▸ **Task list**:
a - In the comments on OpenSCAD, reproduce the passage from "I’ve seen a" to "lately for OpenSCAD).", switching "Rust" to "Go".
b - List every software tool or library named in the comments on OpenSCAD, leaving out programming languages, in order of first mention.

▸ **Provided passage**:

  3. In their page there’s a blog post saying about a bug stopping builds from working. But from what I could understand, it’s already solved. I’ll try to play with it after work

  4. But cargo’s over-complication and excessive dependencies isn’t a problem because it always just works :)

    I’ve seen a handful of versions of this kind of approach, where the “scripted cad language” is just a regular programming language with a library of useful primitives. I understand the draw of this approach but i’m not interested in it myself. Especially with a moving target like Rust. It makes it too hard to even implicitly standardize the CAD language. The opportunity for whacky and delicate idioms is too large. The demarcation between internal details and user-facing language features is too murky. The ability to fundamentally restructure the rendering pipeline without changing the input language is almost completely eliminated (and has been a huge source of profit lately for OpenSCAD).

    Say what you want about OpenSCAD, but even though i have a few models that rely on relatively new versions of openscad…all my old models still build with the newest version. I like that.

    The longer i use it, the less i chafe against its limits…they’re odd at first but ultimately not that hard for me to work around. I’m demonstrating my attachment to the tool i know over the tool i don’t :)

    1. Nah, all of these “openSCAD but with better syntax” proiects are a waste of time better spent making OCCT actually usable.

      Build123D is the ONLY one that actually justifies its existence because they realized openSCAD doesnt only suffer from a syntax problem, it suffers from a representation problem. B123D lets you have both feature stack modelling AND CSG tree modelling, and, crucially, you can combine both these workflows.

  5. As a programmer, I quickly ran into limitations with OpenSCAD. It really got bogged down on more complex models. Granted, that was over a decade ago, so I don’t know if that got fixed or not. I switched to using a parametric CAD program (Fusion for a while, but have tried FreeCAD over the years, and start switching over completely since the 1.0 release). If I really wanted to go back to programming my CAD models, I would just use Python inside of FreeCAD to do it.

  6. I love OpenScad language. It is clean descriptive and functional. I programmed in Python before Openscad and yearned for some imperative language features but “let” in functions and comphensions but now I dont. That you cant re-assign variables took a bit of getting used to but now I think it is probably a good thing. Functions can be recursive.

    What would I like? 1. More introspection. 2, Modules are not functions and geometry is just a “side effect”. I would be great if modules returned geometry but something like this is in the BOSL2 library.

▸ **Data extracts**:
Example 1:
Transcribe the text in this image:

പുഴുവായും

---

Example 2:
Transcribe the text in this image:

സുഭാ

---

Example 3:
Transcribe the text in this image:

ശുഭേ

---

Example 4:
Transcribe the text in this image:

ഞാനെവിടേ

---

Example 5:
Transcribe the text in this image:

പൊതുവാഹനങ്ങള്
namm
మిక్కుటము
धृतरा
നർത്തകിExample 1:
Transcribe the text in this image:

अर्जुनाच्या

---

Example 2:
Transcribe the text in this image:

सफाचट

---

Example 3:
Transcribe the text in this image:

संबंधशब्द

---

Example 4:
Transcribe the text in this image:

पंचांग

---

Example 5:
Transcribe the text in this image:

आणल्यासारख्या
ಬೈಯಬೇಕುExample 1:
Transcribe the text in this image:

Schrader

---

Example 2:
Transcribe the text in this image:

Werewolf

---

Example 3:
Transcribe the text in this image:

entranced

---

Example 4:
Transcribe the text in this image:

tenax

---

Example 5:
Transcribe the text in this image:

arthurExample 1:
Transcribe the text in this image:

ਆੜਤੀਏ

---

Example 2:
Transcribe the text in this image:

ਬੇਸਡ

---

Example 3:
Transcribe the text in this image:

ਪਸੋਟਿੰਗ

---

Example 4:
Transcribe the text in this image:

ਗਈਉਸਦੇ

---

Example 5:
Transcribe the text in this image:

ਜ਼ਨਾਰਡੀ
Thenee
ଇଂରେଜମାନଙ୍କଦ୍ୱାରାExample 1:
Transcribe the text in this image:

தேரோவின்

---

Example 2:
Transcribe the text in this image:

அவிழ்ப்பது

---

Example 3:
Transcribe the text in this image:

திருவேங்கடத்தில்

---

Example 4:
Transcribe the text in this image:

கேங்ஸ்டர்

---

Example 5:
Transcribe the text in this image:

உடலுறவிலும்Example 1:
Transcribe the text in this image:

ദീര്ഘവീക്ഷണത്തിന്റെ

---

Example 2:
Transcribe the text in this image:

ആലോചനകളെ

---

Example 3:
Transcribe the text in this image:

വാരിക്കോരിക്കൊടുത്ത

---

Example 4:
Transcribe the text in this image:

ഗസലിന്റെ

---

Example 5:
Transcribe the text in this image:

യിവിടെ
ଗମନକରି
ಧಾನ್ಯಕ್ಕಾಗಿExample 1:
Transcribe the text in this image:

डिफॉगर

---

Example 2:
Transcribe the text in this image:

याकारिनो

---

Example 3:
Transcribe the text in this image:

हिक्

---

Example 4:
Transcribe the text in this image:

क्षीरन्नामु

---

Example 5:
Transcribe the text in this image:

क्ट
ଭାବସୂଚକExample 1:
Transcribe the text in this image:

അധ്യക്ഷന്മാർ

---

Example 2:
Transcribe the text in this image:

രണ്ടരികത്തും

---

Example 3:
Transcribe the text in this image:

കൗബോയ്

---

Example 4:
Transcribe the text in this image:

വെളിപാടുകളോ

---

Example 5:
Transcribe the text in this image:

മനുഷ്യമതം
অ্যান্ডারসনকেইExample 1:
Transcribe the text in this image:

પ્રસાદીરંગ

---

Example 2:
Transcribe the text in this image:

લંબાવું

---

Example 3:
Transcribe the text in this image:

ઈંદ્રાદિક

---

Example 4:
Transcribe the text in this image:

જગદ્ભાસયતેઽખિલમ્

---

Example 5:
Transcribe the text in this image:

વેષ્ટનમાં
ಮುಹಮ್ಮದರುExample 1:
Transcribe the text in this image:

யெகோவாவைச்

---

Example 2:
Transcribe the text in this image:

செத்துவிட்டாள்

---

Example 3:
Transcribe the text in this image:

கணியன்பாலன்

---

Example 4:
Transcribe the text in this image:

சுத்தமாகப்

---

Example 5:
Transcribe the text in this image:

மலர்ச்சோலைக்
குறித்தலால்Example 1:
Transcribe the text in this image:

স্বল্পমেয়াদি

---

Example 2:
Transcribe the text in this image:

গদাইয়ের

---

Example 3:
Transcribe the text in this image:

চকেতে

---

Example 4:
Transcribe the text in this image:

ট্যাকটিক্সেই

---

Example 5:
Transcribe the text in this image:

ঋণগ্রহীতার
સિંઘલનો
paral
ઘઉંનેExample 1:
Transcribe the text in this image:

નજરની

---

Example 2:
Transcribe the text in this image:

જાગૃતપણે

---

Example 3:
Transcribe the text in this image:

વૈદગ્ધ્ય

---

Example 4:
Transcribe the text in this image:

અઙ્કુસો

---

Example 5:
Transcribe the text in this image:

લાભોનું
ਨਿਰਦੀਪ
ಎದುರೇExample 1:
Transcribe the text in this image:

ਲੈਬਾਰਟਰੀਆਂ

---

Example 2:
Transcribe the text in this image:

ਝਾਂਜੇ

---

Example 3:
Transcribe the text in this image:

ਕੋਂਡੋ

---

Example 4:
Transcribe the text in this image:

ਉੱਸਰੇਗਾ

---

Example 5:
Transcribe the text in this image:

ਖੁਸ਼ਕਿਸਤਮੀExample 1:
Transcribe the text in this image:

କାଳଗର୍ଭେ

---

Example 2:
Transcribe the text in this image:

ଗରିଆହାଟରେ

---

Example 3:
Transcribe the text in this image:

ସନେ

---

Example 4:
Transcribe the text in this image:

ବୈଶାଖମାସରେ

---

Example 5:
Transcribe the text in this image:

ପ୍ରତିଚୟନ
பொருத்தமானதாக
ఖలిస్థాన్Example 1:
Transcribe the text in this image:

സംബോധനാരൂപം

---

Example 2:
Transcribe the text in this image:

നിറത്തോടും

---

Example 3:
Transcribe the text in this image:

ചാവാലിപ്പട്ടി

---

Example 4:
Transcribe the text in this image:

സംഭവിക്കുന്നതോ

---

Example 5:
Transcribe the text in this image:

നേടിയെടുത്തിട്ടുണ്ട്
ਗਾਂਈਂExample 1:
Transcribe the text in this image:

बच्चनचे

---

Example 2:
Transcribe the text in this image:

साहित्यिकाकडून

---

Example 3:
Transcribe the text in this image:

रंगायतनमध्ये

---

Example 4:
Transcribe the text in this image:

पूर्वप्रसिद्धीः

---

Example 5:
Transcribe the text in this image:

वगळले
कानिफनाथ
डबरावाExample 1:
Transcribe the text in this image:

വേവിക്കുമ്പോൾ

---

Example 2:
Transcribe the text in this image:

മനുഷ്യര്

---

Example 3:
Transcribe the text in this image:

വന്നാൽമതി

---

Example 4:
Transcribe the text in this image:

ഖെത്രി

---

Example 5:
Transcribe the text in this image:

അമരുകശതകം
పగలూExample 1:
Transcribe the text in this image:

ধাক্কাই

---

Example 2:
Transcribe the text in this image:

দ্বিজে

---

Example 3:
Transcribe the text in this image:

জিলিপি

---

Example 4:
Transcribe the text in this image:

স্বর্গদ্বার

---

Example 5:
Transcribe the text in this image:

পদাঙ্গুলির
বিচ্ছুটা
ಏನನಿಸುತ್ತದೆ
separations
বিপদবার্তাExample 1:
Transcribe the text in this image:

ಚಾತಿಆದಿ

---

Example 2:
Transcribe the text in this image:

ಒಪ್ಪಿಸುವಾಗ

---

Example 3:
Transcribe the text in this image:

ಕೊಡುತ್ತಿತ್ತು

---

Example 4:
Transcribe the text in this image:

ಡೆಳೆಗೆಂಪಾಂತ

▸ **Answers to the tasks**:
a -
I’ve seen a handful of versions of this kind of approach, where the “scripted cad language” is just a regular programming language with a library of useful primitives. I understand the draw of this approach but i’m not interested in it myself. Especially with a moving target like Go. It makes it too hard to even implicitly standardize the CAD language. The opportunity for whacky and delicate idioms is too large. The demarcation between internal details and user-facing language features is too murky. The ability to fundamentally restructure the rendering pipeline without changing the input language is almost completely eliminated (and has been a huge source of profit lately for OpenSCAD).

b -
cargo
OpenSCAD
OCCT
Build123D
Fusion
FreeCAD
BOSL2